Since his exile in Canada with their three children, Ensaf Haidar exulted on Friday March 11 when he learned of the release of her husband, the blogger and free thinker Raif Badawi: he had been imprisoned in Saudi Arabia since 2012. Multiplying rallies and seizures speaking, Ensaf Haidar had relentlessly kept the attention on the confinement of her 38-year-old husband. His imprisonment had been regularly denounced as arbitrary by human rights organisations. But the reunion promises to be a new battle to be fought for his relatives and these organizations, unless there is a royal “pardon”: Raif Badawi is under a ban on leaving the territory. His release is not a gesture of leniency: according to Amnesty International, the Saudi had finished serving his prison sentence on 1er March.

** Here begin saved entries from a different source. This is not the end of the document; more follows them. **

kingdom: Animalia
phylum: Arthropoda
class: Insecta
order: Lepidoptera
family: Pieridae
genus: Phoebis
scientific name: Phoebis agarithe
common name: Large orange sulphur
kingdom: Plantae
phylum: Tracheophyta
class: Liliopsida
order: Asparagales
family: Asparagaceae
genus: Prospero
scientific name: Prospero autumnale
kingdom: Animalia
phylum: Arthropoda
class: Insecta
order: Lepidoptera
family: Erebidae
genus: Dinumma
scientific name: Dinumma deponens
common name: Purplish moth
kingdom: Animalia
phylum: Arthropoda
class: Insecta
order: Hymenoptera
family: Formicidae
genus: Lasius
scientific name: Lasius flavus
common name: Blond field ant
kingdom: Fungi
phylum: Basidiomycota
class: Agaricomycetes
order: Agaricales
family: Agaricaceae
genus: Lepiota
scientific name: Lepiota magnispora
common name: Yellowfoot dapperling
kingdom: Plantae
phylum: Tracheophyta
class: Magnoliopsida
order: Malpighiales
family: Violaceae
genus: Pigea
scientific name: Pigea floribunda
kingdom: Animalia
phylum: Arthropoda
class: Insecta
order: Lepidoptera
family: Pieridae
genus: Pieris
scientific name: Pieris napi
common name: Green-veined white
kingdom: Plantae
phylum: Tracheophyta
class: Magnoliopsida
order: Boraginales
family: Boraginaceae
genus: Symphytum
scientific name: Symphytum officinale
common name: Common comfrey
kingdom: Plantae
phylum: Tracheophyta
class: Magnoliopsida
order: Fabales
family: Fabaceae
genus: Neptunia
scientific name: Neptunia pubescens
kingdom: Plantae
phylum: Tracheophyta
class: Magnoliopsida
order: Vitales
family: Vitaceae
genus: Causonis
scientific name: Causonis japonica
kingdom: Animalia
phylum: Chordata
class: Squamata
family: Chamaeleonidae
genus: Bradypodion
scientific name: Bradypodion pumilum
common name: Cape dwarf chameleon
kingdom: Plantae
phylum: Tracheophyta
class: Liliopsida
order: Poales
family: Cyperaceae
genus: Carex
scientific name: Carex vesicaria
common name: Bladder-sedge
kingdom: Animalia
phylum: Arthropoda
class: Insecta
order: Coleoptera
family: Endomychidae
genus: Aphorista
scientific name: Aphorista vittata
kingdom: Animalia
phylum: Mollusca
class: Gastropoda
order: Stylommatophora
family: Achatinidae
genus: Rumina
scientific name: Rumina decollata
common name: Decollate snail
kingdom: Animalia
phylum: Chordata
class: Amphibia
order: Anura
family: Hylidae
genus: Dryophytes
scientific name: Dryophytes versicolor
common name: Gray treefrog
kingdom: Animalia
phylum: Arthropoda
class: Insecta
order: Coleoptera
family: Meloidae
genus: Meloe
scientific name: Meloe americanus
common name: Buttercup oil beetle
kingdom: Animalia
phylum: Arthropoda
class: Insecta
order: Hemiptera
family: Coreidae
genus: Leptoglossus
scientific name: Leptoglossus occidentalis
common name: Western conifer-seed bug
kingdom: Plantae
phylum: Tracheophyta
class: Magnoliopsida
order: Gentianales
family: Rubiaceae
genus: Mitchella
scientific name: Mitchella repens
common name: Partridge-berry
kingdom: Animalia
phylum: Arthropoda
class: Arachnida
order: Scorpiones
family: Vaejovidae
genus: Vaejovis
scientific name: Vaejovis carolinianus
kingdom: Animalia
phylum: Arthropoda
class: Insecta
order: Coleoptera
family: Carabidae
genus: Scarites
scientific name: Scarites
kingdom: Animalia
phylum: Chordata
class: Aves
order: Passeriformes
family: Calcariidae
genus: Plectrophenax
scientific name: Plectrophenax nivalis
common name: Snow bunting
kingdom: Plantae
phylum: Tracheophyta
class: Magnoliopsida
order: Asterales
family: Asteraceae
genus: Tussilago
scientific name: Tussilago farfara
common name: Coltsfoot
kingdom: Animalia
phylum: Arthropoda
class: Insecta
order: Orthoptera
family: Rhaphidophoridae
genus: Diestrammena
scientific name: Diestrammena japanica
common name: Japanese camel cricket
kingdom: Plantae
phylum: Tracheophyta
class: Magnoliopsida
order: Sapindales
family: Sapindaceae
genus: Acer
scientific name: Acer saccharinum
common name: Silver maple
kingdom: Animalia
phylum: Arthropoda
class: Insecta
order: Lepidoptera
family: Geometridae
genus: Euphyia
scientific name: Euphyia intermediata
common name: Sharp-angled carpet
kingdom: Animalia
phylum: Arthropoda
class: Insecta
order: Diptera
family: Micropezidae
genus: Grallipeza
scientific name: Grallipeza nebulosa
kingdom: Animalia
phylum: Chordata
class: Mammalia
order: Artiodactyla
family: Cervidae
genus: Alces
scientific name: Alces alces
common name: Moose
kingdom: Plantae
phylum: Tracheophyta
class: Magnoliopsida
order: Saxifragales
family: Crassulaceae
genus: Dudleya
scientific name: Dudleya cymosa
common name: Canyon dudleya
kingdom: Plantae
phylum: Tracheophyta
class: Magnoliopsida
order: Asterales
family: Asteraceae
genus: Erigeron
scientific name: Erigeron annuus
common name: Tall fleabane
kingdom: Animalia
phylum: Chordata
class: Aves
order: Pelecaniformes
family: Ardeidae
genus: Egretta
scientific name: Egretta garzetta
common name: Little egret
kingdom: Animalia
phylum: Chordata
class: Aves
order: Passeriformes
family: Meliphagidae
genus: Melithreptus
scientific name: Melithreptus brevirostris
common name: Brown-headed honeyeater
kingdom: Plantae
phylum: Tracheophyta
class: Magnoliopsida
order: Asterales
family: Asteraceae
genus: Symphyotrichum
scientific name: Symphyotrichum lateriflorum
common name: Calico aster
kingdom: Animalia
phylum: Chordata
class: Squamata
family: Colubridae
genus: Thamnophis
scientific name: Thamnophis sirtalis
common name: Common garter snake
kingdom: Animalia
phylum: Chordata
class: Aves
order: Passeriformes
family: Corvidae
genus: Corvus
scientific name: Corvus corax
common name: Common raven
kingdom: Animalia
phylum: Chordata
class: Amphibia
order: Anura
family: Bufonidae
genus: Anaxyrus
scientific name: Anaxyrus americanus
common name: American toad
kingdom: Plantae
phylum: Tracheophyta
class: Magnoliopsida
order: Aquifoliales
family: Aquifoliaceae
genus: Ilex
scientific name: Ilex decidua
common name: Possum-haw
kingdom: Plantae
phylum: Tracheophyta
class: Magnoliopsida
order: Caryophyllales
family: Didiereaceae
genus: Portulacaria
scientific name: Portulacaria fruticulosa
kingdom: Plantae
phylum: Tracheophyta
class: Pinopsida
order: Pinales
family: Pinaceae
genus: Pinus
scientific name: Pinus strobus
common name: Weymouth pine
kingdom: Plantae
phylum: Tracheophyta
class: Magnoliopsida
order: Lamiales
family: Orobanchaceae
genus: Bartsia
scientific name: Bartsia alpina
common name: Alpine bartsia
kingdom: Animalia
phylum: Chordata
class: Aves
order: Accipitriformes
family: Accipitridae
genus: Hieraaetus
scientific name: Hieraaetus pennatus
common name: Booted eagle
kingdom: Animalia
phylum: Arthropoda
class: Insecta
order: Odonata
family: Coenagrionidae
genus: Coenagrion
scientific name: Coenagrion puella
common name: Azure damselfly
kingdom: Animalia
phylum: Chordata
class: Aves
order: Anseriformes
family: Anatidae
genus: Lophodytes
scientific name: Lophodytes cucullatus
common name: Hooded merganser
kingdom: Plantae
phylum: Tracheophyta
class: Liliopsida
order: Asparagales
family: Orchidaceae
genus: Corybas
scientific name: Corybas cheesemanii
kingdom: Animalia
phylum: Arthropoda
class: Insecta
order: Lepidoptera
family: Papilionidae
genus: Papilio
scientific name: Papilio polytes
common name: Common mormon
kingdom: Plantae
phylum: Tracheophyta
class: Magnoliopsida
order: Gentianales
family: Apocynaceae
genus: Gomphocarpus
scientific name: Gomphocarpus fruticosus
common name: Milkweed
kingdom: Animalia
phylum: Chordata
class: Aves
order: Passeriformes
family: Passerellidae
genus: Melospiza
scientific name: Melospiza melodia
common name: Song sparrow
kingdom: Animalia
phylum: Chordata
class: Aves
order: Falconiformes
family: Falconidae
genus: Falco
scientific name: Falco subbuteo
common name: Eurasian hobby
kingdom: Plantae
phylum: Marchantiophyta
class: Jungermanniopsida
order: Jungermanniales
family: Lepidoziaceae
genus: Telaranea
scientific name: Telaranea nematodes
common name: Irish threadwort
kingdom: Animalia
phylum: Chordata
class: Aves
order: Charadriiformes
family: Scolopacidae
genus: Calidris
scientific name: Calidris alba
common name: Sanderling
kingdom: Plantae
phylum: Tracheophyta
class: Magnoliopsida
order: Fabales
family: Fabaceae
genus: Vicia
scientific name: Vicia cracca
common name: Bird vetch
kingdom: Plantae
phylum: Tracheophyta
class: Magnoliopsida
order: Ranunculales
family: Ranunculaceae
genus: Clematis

Wave of international solidarity
The imprisonment of the father of the family for “insulting Islam” had raised a wave of international solidarity, in particular because of his sentence to a thousand lashes, in addition to ten years in prison. Because of this mobilization, the flogging sessions had been interrupted after the first fifty lashes. International distinctions had been awarded to Raif Badawi, including the Sakharov Prize awarded by the European Parliament in 2015. His name was one of those that Western diplomats whispered in the ear of the Saudi authorities when pleading for a release, failing to openly criticize the kingdom for the repression of protesting voices.
Raif Badawi had sparked the ire of the kingdom for his mockery of the religious police and the liberal views he expressed on an online forum. His sister, Samar Badawi, another tough guy, who was also imprisoned for several years, is also under a travel ban. A measure that allows the Saudi crown to ensure that the Badawi duo will not play spoilsport in exile.